We decide to skip dinner at the pool room and head downtown for the best fried chicken in New York.

Eventually, we end up at the Bibbi Wine Bar in the East Village enjoying the bartender David’s signature wine cocktail dubbed, “Where’s Pat.”  It turns out, Pat is sitting next to us at the bar.  The cocktail is a better version of Pat, than Pat.

Just before Labor Day, we embark on a dizzying elevator ride to another New York institution – SixtyFive, the new and improved cocktail lounge at the Rainbow Room at Rockefeller Center.  Due to corporate raiding, 30 Rock is now known as “The Comcast Building,” which is not nearly as romantic.

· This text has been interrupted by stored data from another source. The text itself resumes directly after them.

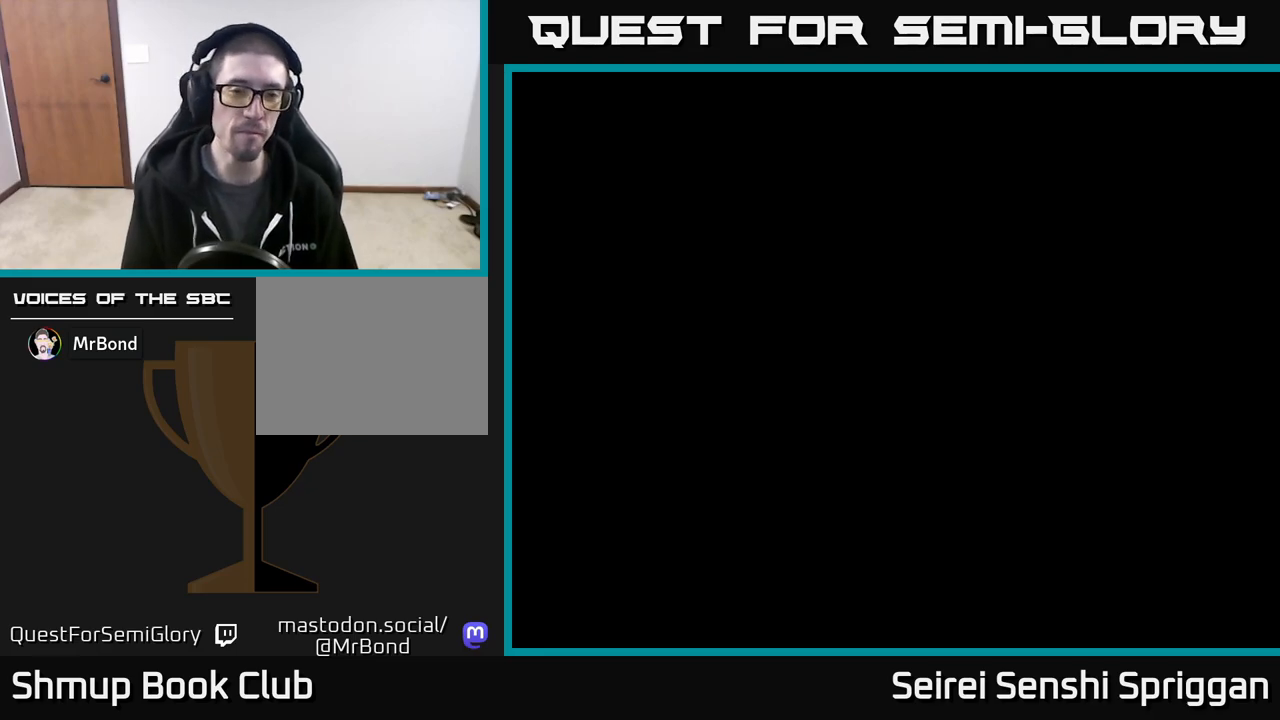
{"buttons": [], "events": []}
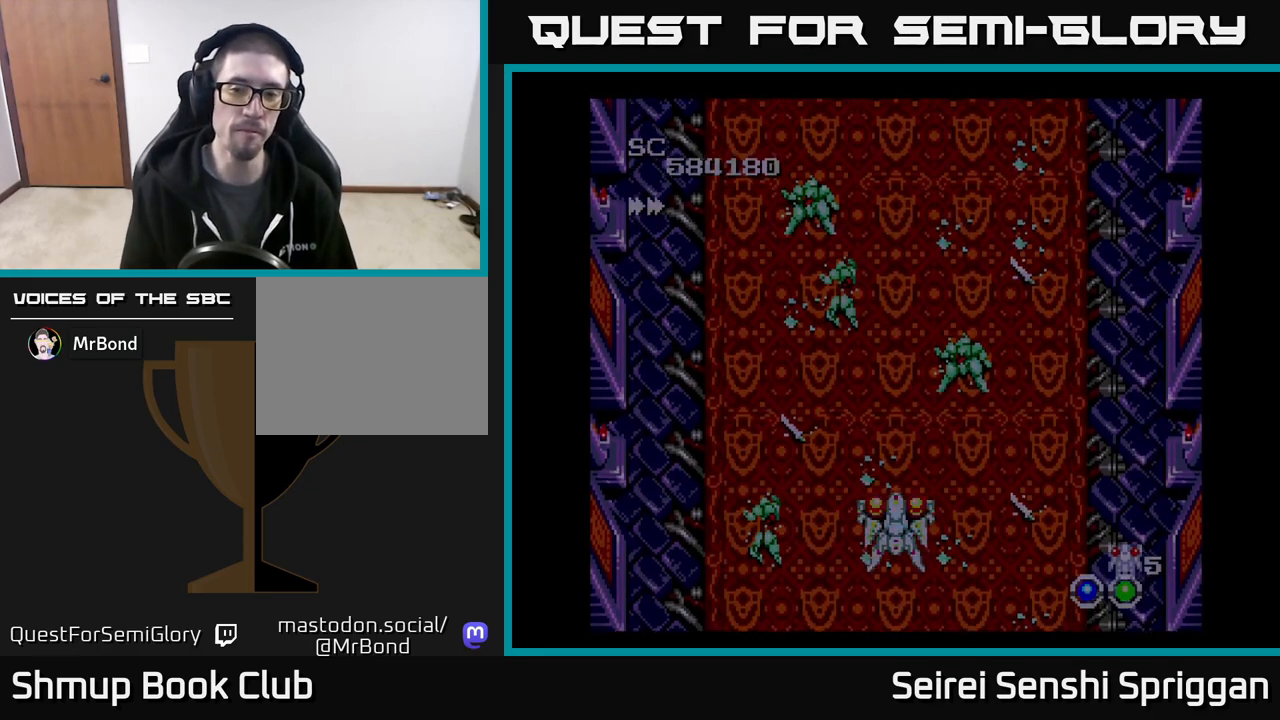
{"buttons": ["X", "DPAD_DOWN"], "events": [[50, "DPAD_UP", "down"], [150, "DPAD_UP", "up"], [200, "X", "down"], [383, "DPAD_DOWN", "down"]]}
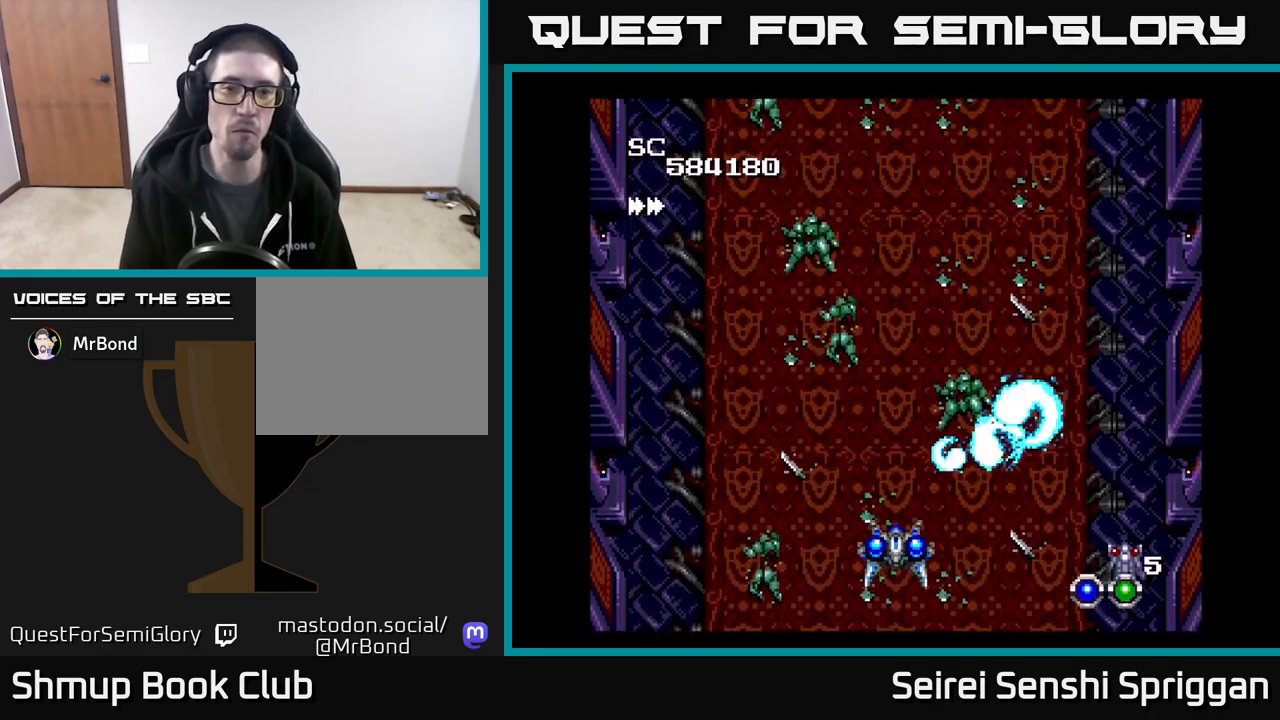
{"buttons": ["DPAD_UP"], "events": [[67, "DPAD_DOWN", "up"], [150, "DPAD_LEFT", "down"], [267, "DPAD_UP", "down"], [300, "X", "up"], [500, "DPAD_LEFT", "up"]]}
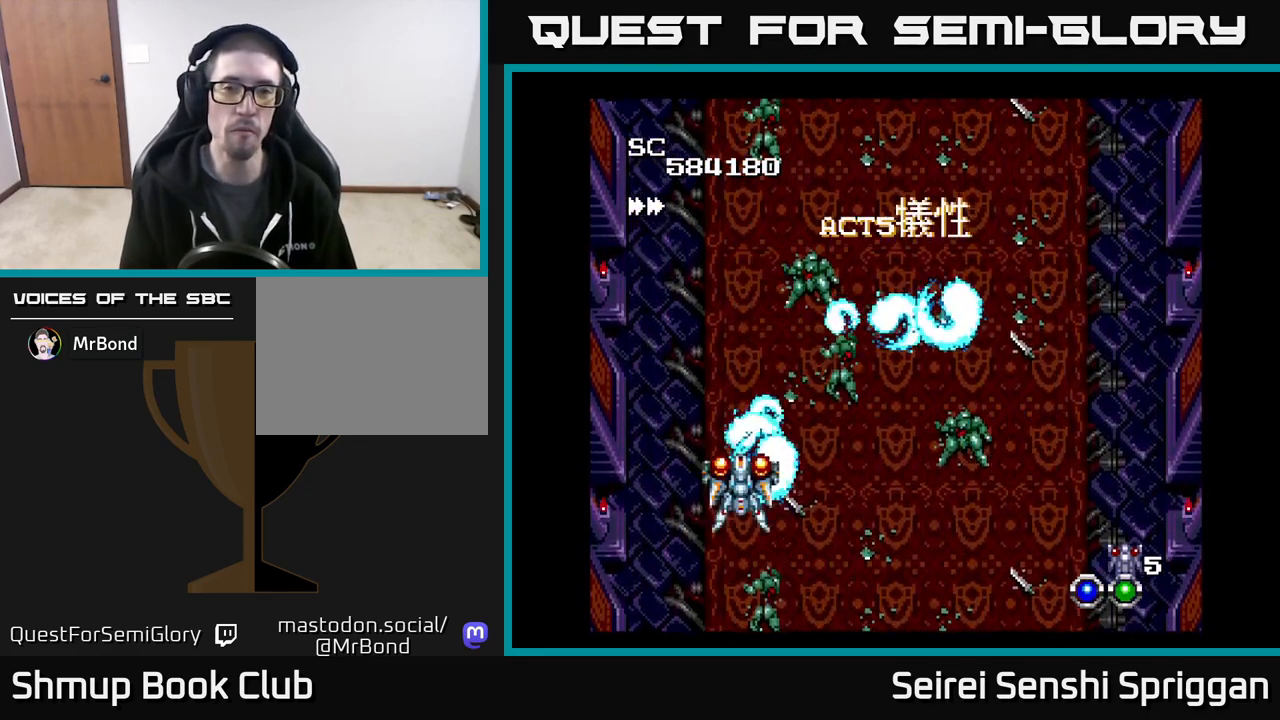
{"buttons": ["DPAD_RIGHT"], "events": [[83, "DPAD_UP", "up"], [183, "DPAD_RIGHT", "down"], [217, "X", "down"], [400, "X", "up"]]}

Ford arrives nattily dressed for the end of the summer season in a red and blue striped seersucker blazer, Rag & Bone jeans and his signature Gucci loafers.  How do people keep those shoes clean in New York City?

We cue up in the lobby where the matron rejects the guy in front of us because he is wearing a t-shirt.  There is a dress code after all. 

We are whisked by elevator to the 65th floor, where the new lounge is a stunning study in silver, and the drinks are an exercise in economic development.  Cocktails average about $25 dollars a glass, so you might consider refinancing your mortgage.  Most of the staff, and clientele is as breathtaking as the sweeping views of the Big Apple.

Ford orders a Manhattan, which is a little skimpy compared to the swimming pool-style cocktails at the Four Seasons.  I decide that the Rainbow Room just screams for a Champagne Cocktail.  And, it’s cheaper than the Manhattan, too.  Truthfully, I think my Champagne Cocktail is a better match for Ford’s seersucker blazer than his Manhattan.
Before heading downtown for a bowl of tasty and overpriced pasta, Ford and I stop to admire the view.  (Note to future tourists:  the view of Central is best observed from the men’s room, and SURPRISE!  There is no washroom attendant!)

I’m inclined to want to take a moment to smell the roses and admire the view, but Ford – in classic A.D.D. fashion – takes a quick glance and is already heading for the elevator.  New Yorkers are so jaded. I guess he’s already composing his next Coca-Cola jingle.